J0534–6700: The source is shown in Fig. E.4 (v). It is a radio candidate from the ASKAP survey proposed by Bozzetto et al. (2023) and it is located near to the LMC super-giant shell 4 (Meaburn 1980). The optical image shows the presence of nearby filaments that do not correlate with the source. Bozzetto et al. (2023) argued that most likely the candidate is an old SNR so we do not expect any X-ray emission. In the X-ray images instead, we can observe a soft “horn-shaped” structure in the southern part of the candidate that correlates with a similar “horn-shaped” structure described in Bozzetto et al. (2023). We point out also that inside the candidate region, there are two point sources detected in the eRASS:4 point source catalogue and detected with DETLIKE > 20 and EXTLIKE = 0. We excluded the point source from further analysis. For these reasons, the source remains a candidate.

J0534–6720: The source is shown in Fig. E.4 (w). The radio candidate proposed based on ASKAP interferometry has a ring structure with an enhanced emission in the south. The region presents a high non-thermal emission. Bozzetto et al. (2023) detect an enhancement in the [S II]/Ha ratio, which is < 0.67 in the whole candidate region. In the X-ray data, we see a diffuse soft emission. Nevertheless, we notice that in the X-ray images, most of the emission is coming from the southern part. Despite this emission, we cannot confirm the source as an SNR and it remains a candidate.

J0538–6921: The source is shown in Fig. E.4 (x). The radio candidate is proposed by Bozzetto et al. (2017) shows a bright circular non-thermal emission. In the optical band, the region is covered by filaments. In the X-ray image, there is a diffuse emission, but it is difficult to separate the contribution of the candidate from the surroundings since the candidate is located in a crowded region near 30 Doradus. The candidate is analysed by Sasaki et al. (2022) using eROSITA observations during the calibration and performance verification phase. In spite of the deeper observations, it is not possible to distinguish a clear structure that is associated with an SNR. The source remains a candidate.

J0538–7004: The source is shown in Fig.E.4 (y). The optical candidate is proposed by Yew et al. (2021) appears as a filled shell. The candidate is relatively small and has an estimated diameter of D = 19.4 pc (Yew et al. 2021). J0538-7004 shows an enhancement of [S II]/Hα ~ 0.8. The compactness of this candidate indicates a young SNR, which would suggest the presence of X-ray and radio emission. However, we do not detect any significant emission, neither in radio nor in X-rays. As argued in Yew et al. (2021) the enhancement of [O III] without X-ray and radio emission might suggest that the candidate is most likely an H II region instead of an SNR. For this reason, the source remains a candidate.

J0539–7001: The source is shown in Fig.E.4 (z). This X-ray source is detected in the ROSAT survey by Haberl & Pietsch (1999) and classified as an SNR candidate. In the radio band, there is a point source almost at the centre of the SNR candidate, which can be seen in the ASKAP images. Bozzetto et al. (2017) measure a spectral index of α = −0.47. In the eROSITA three-colour image, the SNR appears as a bright elongated source in green indicating a peak in the emission in the medium energy band, probably due to Fe-L emission. This feature suggests a possible thermonuclear origin of the remnant, which is also indicated by its position in the HR diagrams shown in Fig. 5 with HR1 = 0.71 ± 0.04, HR2 = −0.88 ± 0.04, and HR3 = −0.82 ± 0.47. The source is clearly detected with 3σ confidence in X-rays. Despite the prominent eROSITA emission, we can just confirm the X-ray nature of this source. The lack of multi-wavelength evidence does not allow us to confirm the candidate as SNR.

━━━━━━━━━━━━━━━━━━━━

■ **EXERCISE OBJECTIVE**: Write out, word for word, the part of the SNR candidate notes starting with "J0534–6720: The source" and going on through "it remains a candidate.".

Bounding boxes with keypoints:
━━━━━━━━━━━━━━━━━━━━

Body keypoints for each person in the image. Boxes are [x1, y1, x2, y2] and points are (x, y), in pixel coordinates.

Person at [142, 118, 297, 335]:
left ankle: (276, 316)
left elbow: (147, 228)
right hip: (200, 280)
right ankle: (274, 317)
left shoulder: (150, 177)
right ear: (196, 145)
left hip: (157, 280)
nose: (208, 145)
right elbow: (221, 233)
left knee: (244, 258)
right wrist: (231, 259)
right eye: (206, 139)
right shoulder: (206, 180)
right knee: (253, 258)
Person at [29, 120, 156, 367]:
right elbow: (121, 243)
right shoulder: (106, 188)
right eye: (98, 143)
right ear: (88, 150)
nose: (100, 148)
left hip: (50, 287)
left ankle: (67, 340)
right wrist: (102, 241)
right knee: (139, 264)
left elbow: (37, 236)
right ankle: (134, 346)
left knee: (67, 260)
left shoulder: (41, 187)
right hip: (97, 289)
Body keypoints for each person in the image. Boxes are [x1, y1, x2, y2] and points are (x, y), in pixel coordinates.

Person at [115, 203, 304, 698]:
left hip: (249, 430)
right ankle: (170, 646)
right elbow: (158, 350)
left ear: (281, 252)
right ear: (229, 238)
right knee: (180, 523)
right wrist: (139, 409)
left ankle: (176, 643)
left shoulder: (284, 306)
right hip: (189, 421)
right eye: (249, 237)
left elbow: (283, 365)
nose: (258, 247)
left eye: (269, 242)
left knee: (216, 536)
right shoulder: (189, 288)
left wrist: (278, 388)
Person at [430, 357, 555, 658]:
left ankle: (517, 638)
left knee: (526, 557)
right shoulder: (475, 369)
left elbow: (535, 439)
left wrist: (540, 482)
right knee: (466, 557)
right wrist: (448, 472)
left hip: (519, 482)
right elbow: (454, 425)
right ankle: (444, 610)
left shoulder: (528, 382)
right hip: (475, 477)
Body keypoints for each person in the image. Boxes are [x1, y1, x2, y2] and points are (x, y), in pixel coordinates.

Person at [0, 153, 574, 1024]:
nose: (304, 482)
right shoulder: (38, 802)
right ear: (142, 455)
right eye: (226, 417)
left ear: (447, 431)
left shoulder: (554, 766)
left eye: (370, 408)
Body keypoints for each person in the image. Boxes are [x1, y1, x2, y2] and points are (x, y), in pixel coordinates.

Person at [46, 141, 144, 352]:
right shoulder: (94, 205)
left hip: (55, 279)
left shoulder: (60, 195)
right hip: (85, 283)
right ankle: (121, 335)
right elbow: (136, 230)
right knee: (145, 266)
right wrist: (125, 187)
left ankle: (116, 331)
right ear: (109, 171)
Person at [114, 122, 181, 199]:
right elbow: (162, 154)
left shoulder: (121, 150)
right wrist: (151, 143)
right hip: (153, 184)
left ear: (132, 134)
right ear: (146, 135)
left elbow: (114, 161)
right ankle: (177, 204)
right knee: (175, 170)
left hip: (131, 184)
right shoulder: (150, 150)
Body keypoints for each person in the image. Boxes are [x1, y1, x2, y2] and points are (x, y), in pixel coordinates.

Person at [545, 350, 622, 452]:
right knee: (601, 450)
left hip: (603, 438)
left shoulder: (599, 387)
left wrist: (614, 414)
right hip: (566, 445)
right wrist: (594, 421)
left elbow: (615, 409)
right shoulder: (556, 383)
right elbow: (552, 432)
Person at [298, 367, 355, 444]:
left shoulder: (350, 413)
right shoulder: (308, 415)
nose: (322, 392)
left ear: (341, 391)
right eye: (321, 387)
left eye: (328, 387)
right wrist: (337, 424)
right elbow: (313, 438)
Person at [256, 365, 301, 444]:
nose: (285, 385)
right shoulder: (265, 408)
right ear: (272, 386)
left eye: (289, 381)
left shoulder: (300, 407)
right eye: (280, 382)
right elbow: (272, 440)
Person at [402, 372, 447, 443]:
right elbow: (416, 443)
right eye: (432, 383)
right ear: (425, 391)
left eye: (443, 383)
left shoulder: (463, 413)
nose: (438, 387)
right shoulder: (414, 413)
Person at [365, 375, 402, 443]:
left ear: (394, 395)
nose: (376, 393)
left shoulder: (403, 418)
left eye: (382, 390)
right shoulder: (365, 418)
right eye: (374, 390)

━━━━━━━━━━━━━━━━━━━━

■ **RESPONSE**:
J0534–6720: The source is shown in Fig. E.4 (w). The radio candidate proposed based on ASKAP interferometry has a ring structure with an enhanced emission in the south. The region presents a high non-thermal emission. Bozzetto et al. (2023) detect an enhancement in the [S II]/Ha ratio, which is < 0.67 in the whole candidate region. In the X-ray data, we see a diffuse soft emission. Nevertheless, we notice that in the X-ray images, most of the emission is coming from the southern part. Despite this emission, we cannot confirm the source as an SNR and it remains a candidate.